La louange célèbre ce don, reprise ensuite dans le culte par la confession de foi : ma raison de vivre est en Dieu, profondément, à la racine de mon existence, et de manière ultime. Louange et confession de foi traduisent une dynamique d’intégration de l’être, vers une plénitude d’être, ou même comme une plénitude d’être pour Syméon et Anne et tous ceux qui louent et confessent leur foi : espérance, foi, louange, existence, tout cela réunit dans l’Esprit, ce qui permet de se tenir dans tout le reste du temps.

Louange, confession de foi, et bénédiction. Bénédiction de Dieu, de l’enfant et de ses parents par Syméon. Une bénédiction qui ne fait pas l’économie des difficultés que soulèvera l’Évangile puissance de salut incarné par l’enfant de Marie et de Joseph. Les contradictions précèdent les oppositions qui annoncent la Passion. Le signe qui provoque la contradiction et la contestation indique aux disciples de tous les temps que l’horizon nouveau n’est certainement pas celui d’une conquête de l’humanité
Chute et relèvement sont une manière de condenser un parcours d’une même existence qui n’est jamais complètement linéaire, égal.
Quant au glaive qui transpercera l’âme de Marie, ce peut être aussi bien la mort de son fils sur la croix que la séparation opérée à l’intérieur du peuple d’Israël par celui qui est né de son ventre de femme juive et qui sera rejeté par une grande partie des siens ou encore la séparation du peuple juif de ceux qui suivront le fils de Marie malgré la croix et après Pâques.

Louange, foi, bénédiction : Syméon a vu ce qu’il attendait, la consolation d’Israël.

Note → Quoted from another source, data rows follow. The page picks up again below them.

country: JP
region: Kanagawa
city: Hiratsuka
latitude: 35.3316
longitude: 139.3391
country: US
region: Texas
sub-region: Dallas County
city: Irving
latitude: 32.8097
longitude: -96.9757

Consolation qui traverse les Écritures hébraïques 

par le moyen de noms : Noé, Néhémie, Nahum,
par l’intermédiaire de prophètes, particulièrement le livre du prophète Ésaïe dont une des parties est souvent appelé le livre de la consolation car il commence par cette exhortation : Consolez, consolez mon peuple, dit votre Dieu, parlez au cœur de Jérusalem, dites-lui que son esclavage a pris fin (Es 40,1). La consolation comme annonce du retour d’exil, annonce de la libération, la consolation comme une eau de pluie bienfaisante sur une terre desséchée, la consolation comme une forme particulière de grâce et de justification de l’être, un acte de profond amour, la consolation comme action créatrice de l’Esprit Souffle de Dieu.

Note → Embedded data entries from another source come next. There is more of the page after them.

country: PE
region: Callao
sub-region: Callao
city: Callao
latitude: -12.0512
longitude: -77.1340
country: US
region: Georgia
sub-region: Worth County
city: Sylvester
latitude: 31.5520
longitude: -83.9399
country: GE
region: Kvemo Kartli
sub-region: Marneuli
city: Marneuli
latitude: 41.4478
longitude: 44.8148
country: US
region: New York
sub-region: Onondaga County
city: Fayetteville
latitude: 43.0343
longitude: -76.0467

La consolation est aussi présente dans le Nouveau Testament, par exemple dans l’évangile de Jean, qui donne à l’Esprit ce nom parfois traduit aussi par le défenseur ou l’avocat. Il est le paraclet : le consolateur promis aux disciples par Jésus s’apprêtant à quitter les siens. Un Esprit consolateur qui ne laissera pas les disciples seuls et démunis.
Ainsi nous comprenons que la consolation du monde ne passe pas par d’autres voies que les disciples, par celles et ceux qui dans l’Esprit Souffle de Dieu louent et bénissent.
Car celui qui est consolé devient consolateur, ce qui n’est pas lénifiant, mais aimant et encourageant, et sans facilités, pour apporter dans l’épaisseur des routines, dans l’incertitude des temps, dans le poids des décisions, dans l’obscurité des détresses ou le désespoir des solitudes à la fin d’une année éprouvante, à l’orée d’une année dont nous ne savons pas ce qu’elle sera, apporter une parole, une présence de consolation.